L’on croit connaître les gens

On a beau les côtoyer régulièrement, voire vivre avec, on ne peut jamais se targuer de connaître les gens. Chacun recèle au fond de lui une part d’ombre, zone cachée des autres. Ce petit jardin secret qui fait notre individualité, et qu’on protège jalousement de peur d’être mis à nu.

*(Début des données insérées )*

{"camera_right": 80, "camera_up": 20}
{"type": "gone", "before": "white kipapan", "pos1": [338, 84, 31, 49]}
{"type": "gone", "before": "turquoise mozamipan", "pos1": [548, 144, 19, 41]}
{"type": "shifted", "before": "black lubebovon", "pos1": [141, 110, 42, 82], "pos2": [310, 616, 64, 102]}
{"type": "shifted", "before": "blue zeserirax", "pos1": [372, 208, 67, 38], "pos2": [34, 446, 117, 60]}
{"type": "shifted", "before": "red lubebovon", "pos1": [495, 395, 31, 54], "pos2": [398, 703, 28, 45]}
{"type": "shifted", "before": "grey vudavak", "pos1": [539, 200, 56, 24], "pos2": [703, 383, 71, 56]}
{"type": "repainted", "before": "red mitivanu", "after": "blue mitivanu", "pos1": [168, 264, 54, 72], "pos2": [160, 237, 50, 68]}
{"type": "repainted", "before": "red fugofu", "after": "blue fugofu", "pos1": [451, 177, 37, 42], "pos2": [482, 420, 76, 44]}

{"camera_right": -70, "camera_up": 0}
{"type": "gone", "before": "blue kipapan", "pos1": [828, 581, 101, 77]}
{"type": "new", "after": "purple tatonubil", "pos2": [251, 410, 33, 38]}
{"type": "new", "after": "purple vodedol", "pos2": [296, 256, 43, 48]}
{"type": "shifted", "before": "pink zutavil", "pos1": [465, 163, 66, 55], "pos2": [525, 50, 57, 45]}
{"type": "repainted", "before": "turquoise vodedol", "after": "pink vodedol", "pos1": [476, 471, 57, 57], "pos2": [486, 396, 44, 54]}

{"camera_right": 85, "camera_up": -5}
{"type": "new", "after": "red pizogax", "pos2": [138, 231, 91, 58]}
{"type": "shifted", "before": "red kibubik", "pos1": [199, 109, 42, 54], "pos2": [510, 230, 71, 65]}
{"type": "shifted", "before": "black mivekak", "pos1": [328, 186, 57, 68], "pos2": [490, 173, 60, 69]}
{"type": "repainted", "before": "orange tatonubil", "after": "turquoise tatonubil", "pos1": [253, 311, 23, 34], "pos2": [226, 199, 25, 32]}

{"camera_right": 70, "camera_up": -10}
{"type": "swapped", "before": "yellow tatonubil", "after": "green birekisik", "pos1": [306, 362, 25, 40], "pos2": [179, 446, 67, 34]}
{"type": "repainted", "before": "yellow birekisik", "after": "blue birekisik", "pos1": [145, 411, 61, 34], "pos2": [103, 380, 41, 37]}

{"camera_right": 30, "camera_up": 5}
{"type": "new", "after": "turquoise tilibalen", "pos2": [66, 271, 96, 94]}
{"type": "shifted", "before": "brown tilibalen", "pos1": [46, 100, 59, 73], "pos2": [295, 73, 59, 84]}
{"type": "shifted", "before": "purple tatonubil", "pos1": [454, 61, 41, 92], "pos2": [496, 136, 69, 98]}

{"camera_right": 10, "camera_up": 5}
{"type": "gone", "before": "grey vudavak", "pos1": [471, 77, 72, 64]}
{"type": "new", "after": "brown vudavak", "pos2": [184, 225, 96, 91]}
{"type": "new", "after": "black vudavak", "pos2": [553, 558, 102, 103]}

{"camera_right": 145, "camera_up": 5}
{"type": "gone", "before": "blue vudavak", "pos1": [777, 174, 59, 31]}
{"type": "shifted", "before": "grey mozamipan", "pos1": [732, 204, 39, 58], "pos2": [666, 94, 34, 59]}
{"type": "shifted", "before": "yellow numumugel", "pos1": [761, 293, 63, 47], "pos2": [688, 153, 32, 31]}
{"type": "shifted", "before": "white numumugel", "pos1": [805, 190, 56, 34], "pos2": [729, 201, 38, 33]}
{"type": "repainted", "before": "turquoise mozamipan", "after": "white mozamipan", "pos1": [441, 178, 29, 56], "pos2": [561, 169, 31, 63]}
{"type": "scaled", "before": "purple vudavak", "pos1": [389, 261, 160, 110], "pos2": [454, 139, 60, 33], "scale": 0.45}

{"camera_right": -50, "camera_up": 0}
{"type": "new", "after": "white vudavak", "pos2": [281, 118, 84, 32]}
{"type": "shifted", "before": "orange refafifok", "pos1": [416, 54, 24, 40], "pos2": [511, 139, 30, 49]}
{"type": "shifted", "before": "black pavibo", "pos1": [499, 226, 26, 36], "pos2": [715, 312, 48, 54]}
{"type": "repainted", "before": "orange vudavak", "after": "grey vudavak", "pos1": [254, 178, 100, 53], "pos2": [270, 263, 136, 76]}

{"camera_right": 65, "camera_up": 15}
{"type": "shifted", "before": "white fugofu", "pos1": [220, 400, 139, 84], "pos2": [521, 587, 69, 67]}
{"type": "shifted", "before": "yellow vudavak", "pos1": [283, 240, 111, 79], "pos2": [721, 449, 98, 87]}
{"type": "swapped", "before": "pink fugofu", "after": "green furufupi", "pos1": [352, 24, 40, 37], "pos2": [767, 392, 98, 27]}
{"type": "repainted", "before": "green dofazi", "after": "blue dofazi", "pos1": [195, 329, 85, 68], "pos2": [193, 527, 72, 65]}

Bien évidement, nous évoluons tous au cour de notre vie, chacun à son rythme. Ces changements amènent les autres à devoir nous cerner à nouveau. Car oui, malgré tout, les changements que nous opérons, parfois de manière totalement inconsciente, peuvent modifier la façon dont nous interagissons avec notre entourage. Nous avons parfois plus de mal avec un comportement qui, jusqu’ici, nous faisait rire. Nous ne supportons plus la relation avec l’alcool que certains entretiennent… Notre regard sur notre environnement change, et la réciproque est vraie également.
Ces évolutions se produisent tout au cours de notre vie, certaines à des étapes importante, comme la naissance d’un enfant, d’autres grâce à des rencontres ou des événements particuliers. De fait, il est impossible qu’on connaisse réellement une personne car justement, elle est en constante évolution.

Mais alors comment faire pour connaître une personne ? C’est simplement impossible.
Très souvent l’on ne se connaît pas soi-même. Il faut alors apprendre à se connaître pour mieux comprendre les autres. S’accepter tel que nous sommes, c’est accepter l’autre pour ce qu’il est. La nature profonde d’une amitié est la confiance. Et si cette confiance se maintien malgré les changements des individus, alors on peut se dire que l’on a réussi, non pas à connaître une personne, mais à apprivoiser le changement de cette dernière.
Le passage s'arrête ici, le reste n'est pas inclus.